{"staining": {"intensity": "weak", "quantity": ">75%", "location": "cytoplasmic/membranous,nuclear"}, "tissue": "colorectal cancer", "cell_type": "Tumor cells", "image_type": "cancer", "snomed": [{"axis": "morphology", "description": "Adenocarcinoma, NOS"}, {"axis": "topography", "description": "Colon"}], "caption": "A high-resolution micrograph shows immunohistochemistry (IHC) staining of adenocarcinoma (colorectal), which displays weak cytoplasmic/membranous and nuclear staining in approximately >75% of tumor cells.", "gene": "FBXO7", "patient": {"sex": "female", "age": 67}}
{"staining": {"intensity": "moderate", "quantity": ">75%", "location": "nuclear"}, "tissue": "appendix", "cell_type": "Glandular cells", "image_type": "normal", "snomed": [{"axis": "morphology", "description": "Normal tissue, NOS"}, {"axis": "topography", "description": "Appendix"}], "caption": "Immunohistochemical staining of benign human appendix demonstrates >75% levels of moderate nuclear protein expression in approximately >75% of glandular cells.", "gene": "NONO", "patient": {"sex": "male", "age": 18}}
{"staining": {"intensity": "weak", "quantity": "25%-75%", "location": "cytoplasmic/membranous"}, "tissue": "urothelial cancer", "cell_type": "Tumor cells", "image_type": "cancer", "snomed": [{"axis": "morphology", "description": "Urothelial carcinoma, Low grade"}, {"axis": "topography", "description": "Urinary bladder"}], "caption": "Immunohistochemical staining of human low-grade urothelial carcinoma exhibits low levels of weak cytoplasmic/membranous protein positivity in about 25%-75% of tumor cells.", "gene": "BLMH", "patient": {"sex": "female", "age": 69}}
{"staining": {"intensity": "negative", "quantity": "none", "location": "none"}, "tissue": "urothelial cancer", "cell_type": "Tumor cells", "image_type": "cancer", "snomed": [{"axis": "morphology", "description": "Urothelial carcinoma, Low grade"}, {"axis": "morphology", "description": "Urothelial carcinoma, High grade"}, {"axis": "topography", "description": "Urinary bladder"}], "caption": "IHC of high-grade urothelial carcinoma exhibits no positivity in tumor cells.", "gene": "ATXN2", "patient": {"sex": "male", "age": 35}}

=======

EXERCISE DETAILS :: Would you show every line in the data above that contains the string "weak"?

YOUR RESPONSE ::
{"staining": {"intensity": "weak", "quantity": ">75%", "location": "cytoplasmic/membranous,nuclear"}, "tissue": "colorectal cancer", "cell_type": "Tumor cells", "image_type": "cancer", "snomed": [{"axis": "morphology", "description": "Adenocarcinoma, NOS"}, {"axis": "topography", "description": "Colon"}], "caption": "A high-resolution micrograph shows immunohistochemistry (IHC) staining of adenocarcinoma (colorectal), which displays weak cytoplasmic/membranous and nuclear staining in approximately >75% of tumor cells.", "gene": "FBXO7", "patient": {"sex": "female", "age": 67}}
{"staining": {"intensity": "weak", "quantity": "25%-75%", "location": "cytoplasmic/membranous"}, "tissue": "urothelial cancer", "cell_type": "Tumor cells", "image_type": "cancer", "snomed": [{"axis": "morphology", "description": "Urothelial carcinoma, Low grade"}, {"axis": "topography", "description": "Urinary bladder"}], "caption": "Immunohistochemical staining of human low-grade urothelial carcinoma exhibits low levels of weak cytoplasmic/membranous protein positivity in about 25%-75% of tumor cells.", "gene": "BLMH", "patient": {"sex": "female", "age": 69}}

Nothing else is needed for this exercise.